Официант наконец-то приносит мой долгожданный джин-тоник. Тут важен каждый глоток, поэтому я быстро прикладываю электроды – Разряд! – надеясь вернуть жизнь нашей беседе.
– Итак, – начинаю я.
– Итак, – повторяет он, стуча пальцами по столу.
Ничего. Все еще никакого пульса. Я прошу официанта подготовить новую порцию адреналина, поднимая уже полупустой стакан и позвякивая льдом.
– Откуда ты знаешь Амару? – спрашиваю я.
– Через ресторан.
– Ты тоже там работаешь?
– Нет-нет. Она была официанткой на мероприятии моей компании.
– Твоей компании? Я не знала, что ты…
– Ну, я просто там работаю, – кажется, он покраснел. Вы только посмотрите на эти щеки! Таннер меня застеснялся? – Я увидел ее на перекуре.

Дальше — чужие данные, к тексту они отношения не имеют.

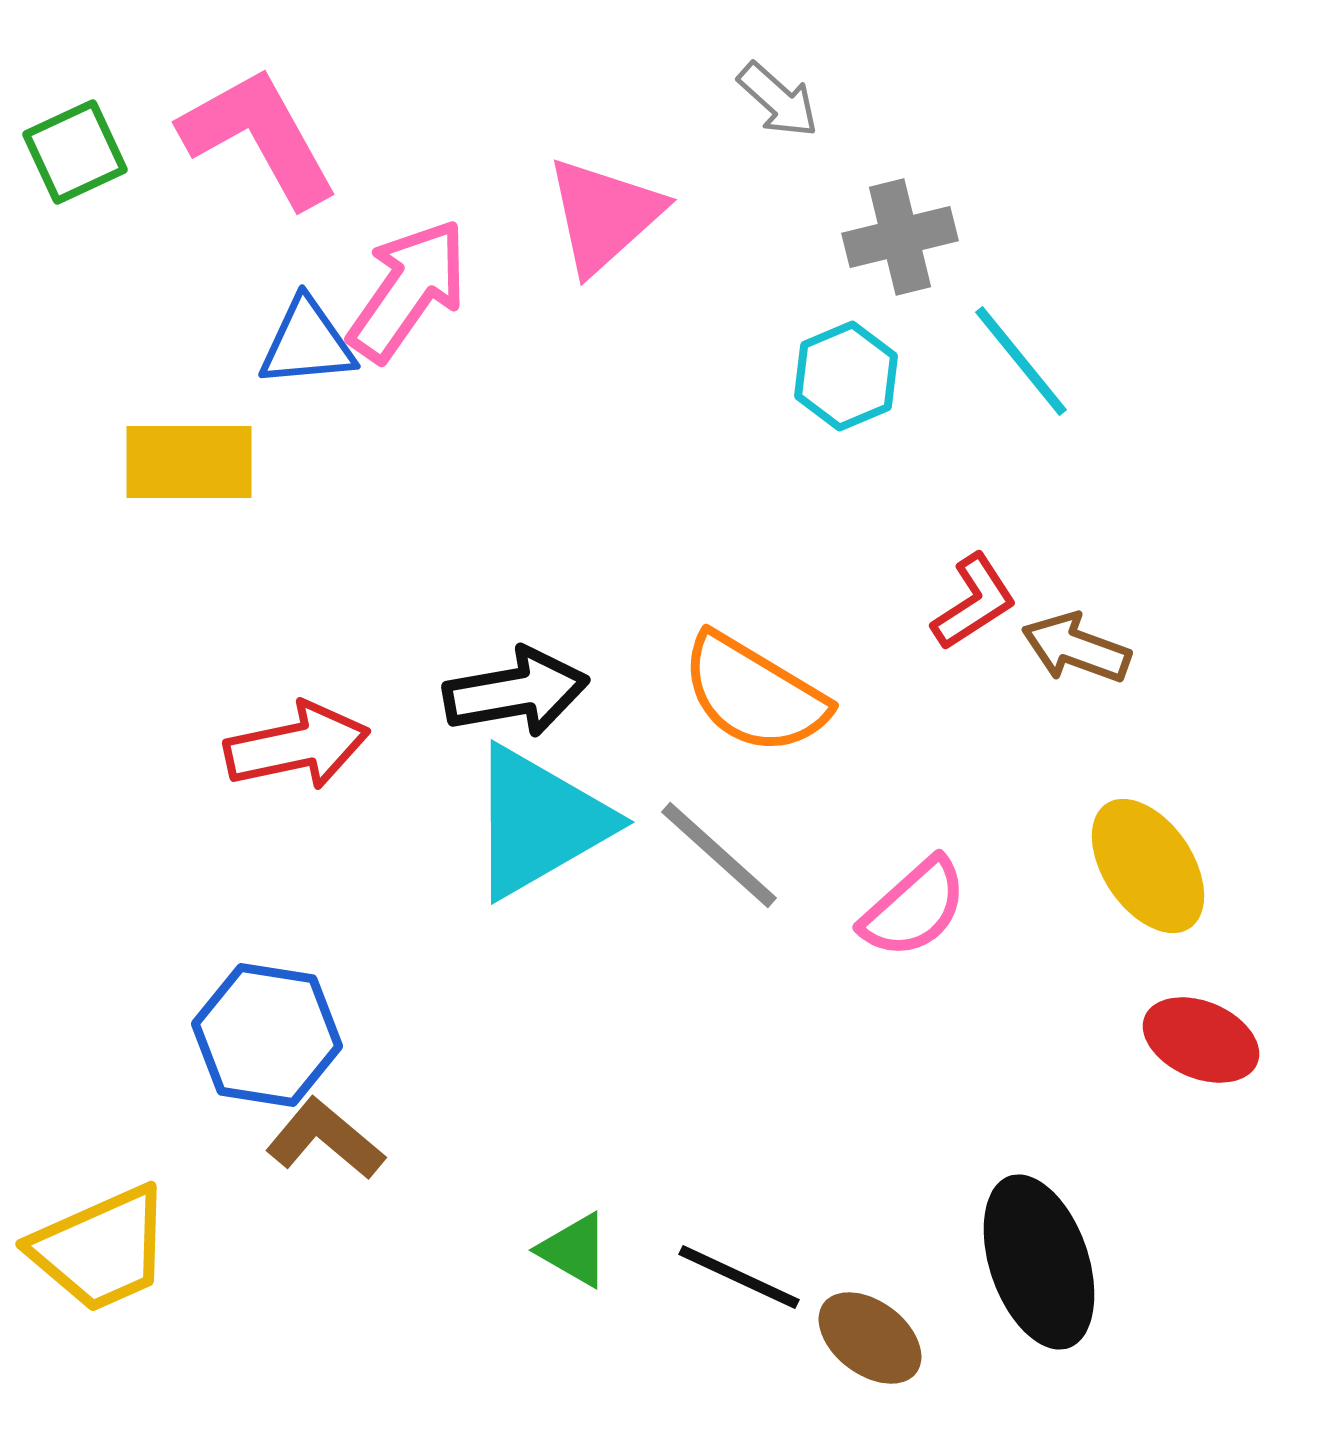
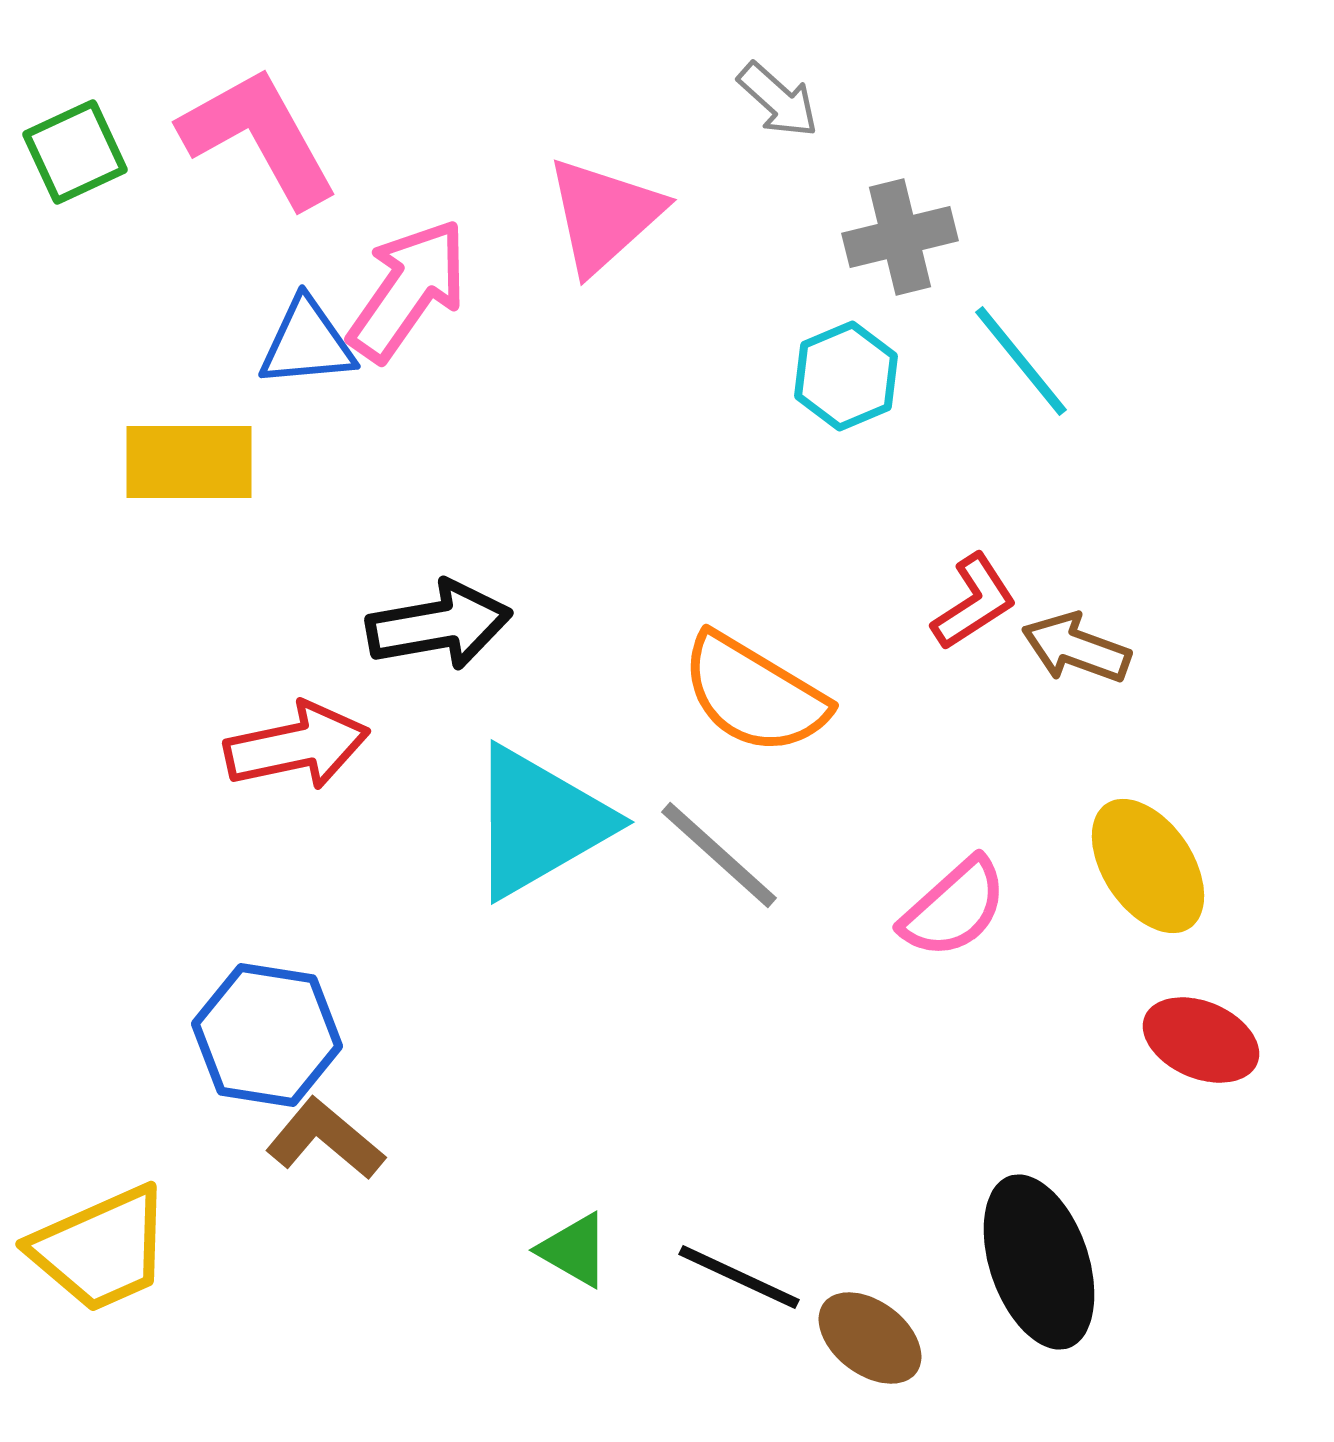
black arrow: moved 77 px left, 67 px up
pink semicircle: moved 40 px right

И она дала мне траву на парковке.
Не сомневаюсь.
– Святая Амара! – поднимаю я стакан.
– Она сказала, у нее есть подруга, с которой я могу сойтись, и…
– …И вот мы здесь, – я удивлена, что Амара приписала мне Таннера. Он милый, но какой-то плюшевый. Ни одной татуировки. Уверена, к нему все клеятся, и это наверняка его смущает. Чистая одежда, еще и отутюженная. Его парфюм перебивает еловый запах моего джина, но он помылся, что уже лучше парней в грязных майках, с которыми я иногда зависаю. А еще он знает, как забронировать столик.
– Знаешь, что раньше тут было? – спрашиваю я.
– А должен?
– Тут была плантация. А мы сидим на доме рабов.
У Таннера подпрыгивает кадык.
– Основная часть дома сгорела еще до Гражданской войны. Осталось только это. Кухня была в подвале. Рабы-повара спали наверху, спускались готовить хозяевам, а потом снова поднимались наверх. Почти не выходили из дома.
Я выглядываю из ближайшего окна на Фоуши-стрит. Остальная часть квартала была застроена много лет назад, но именно это здание так и не снесли – двухэтажное свидетельство славной истории Ричмонда. Но его легко можно и не заметить. Рядом с входом стоит табличка с выгравированным числом 1797, намекая на прошлое здания, но не говоря напрямую. Таннер прошел мимо, даже не оглянувшись.